In the records that follow, find the line with "3.3 Постановление Правительства"; from there, retype every line exactly through the line with "主婦はどのくらい美容院に行っているの？", which also belongs to the answer.
####################
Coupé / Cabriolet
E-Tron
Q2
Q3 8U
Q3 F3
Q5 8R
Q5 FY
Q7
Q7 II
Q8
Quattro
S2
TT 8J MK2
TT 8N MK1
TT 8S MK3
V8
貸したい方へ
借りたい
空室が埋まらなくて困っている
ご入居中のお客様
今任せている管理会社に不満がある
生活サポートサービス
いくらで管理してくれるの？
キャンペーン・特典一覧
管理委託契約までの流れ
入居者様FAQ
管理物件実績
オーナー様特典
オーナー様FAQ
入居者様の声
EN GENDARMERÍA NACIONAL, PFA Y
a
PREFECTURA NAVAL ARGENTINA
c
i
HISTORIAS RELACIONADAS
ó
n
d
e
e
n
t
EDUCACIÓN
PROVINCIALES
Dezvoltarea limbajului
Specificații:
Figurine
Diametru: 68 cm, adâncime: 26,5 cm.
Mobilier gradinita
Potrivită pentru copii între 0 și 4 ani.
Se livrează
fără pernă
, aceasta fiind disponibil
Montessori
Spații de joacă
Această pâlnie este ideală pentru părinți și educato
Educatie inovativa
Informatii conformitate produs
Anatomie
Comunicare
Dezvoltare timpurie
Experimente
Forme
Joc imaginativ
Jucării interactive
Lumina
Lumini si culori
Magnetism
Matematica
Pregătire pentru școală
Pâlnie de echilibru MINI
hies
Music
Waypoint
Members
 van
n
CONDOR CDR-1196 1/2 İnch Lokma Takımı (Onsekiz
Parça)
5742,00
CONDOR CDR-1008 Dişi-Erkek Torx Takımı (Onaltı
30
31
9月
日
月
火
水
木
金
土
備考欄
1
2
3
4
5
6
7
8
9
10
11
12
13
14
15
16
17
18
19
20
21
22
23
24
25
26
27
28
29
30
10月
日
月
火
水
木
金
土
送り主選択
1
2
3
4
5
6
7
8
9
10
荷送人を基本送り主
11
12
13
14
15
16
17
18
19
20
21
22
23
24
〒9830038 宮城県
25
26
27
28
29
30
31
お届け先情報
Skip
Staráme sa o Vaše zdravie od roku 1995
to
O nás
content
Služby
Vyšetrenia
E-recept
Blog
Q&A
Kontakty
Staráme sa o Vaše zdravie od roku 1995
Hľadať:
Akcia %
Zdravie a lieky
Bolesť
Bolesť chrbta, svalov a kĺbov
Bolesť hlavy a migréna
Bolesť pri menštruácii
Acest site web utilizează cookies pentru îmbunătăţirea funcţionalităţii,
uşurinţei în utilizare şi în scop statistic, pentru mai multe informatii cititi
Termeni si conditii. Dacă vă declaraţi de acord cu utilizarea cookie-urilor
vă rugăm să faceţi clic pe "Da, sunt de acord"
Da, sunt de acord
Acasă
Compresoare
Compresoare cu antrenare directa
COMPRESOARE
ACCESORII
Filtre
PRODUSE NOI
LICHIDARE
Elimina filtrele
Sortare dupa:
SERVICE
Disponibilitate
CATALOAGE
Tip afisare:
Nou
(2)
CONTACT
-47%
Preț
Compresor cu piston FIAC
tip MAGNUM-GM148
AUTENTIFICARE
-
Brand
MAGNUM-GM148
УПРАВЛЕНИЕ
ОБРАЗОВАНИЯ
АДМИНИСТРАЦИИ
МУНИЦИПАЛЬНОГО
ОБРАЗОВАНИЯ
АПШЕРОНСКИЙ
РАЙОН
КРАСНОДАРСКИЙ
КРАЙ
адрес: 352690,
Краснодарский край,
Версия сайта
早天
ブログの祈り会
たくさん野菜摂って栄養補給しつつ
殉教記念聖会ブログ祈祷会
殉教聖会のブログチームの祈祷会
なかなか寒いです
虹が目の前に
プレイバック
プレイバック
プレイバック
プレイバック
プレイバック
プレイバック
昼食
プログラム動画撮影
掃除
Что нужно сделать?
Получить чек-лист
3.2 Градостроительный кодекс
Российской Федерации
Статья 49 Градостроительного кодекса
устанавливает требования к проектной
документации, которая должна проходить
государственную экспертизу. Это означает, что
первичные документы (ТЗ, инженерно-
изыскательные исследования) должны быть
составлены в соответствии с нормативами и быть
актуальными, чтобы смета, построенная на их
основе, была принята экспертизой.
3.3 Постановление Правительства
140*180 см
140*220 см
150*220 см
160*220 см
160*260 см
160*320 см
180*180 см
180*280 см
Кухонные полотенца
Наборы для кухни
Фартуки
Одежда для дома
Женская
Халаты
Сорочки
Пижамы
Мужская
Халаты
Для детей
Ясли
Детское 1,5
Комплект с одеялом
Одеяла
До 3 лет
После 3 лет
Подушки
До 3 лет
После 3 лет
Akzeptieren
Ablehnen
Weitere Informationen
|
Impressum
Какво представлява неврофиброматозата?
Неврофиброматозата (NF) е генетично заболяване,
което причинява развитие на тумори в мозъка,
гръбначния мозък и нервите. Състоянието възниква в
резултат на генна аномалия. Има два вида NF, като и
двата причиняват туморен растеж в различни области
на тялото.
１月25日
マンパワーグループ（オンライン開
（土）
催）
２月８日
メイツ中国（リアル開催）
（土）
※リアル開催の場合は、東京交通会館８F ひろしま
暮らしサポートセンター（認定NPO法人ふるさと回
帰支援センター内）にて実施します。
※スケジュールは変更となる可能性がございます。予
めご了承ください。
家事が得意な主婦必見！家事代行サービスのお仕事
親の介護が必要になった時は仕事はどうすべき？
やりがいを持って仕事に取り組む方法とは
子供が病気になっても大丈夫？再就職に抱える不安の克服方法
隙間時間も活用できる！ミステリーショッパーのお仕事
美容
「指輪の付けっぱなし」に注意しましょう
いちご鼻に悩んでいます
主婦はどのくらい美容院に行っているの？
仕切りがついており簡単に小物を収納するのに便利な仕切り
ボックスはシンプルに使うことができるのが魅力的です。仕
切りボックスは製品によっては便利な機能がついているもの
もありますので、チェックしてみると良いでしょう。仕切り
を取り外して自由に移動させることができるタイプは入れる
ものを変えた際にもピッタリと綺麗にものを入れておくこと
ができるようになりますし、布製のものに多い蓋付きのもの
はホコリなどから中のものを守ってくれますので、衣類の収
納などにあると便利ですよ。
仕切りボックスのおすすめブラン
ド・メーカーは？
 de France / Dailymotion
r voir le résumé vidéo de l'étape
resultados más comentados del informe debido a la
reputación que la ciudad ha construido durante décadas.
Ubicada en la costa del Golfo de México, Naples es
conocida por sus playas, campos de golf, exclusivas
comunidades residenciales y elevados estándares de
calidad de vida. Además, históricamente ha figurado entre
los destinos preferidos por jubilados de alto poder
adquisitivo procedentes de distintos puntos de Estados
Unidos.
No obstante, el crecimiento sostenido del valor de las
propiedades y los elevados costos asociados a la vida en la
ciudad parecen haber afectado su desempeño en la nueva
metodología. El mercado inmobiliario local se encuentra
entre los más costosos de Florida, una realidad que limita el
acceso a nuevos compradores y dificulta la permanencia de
####################
SOLUTION:
3.3 Постановление Правительства
140*180 см
140*220 см
150*220 см
160*220 см
160*260 см
160*320 см
180*180 см
180*280 см
Кухонные полотенца
Наборы для кухни
Фартуки
Одежда для дома
Женская
Халаты
Сорочки
Пижамы
Мужская
Халаты
Для детей
Ясли
Детское 1,5
Комплект с одеялом
Одеяла
До 3 лет
После 3 лет
Подушки
До 3 лет
После 3 лет
Akzeptieren
Ablehnen
Weitere Informationen
|
Impressum
Какво представлява неврофиброматозата?
Неврофиброматозата (NF) е генетично заболяване,
което причинява развитие на тумори в мозъка,
гръбначния мозък и нервите. Състоянието възниква в
резултат на генна аномалия. Има два вида NF, като и
двата причиняват туморен растеж в различни области
на тялото.
１月25日
マンパワーグループ（オンライン開
（土）
催）
２月８日
メイツ中国（リアル開催）
（土）
※リアル開催の場合は、東京交通会館８F ひろしま
暮らしサポートセンター（認定NPO法人ふるさと回
帰支援センター内）にて実施します。
※スケジュールは変更となる可能性がございます。予
めご了承ください。
家事が得意な主婦必見！家事代行サービスのお仕事
親の介護が必要になった時は仕事はどうすべき？
やりがいを持って仕事に取り組む方法とは
子供が病気になっても大丈夫？再就職に抱える不安の克服方法
隙間時間も活用できる！ミステリーショッパーのお仕事
美容
「指輪の付けっぱなし」に注意しましょう
いちご鼻に悩んでいます
主婦はどのくらい美容院に行っているの？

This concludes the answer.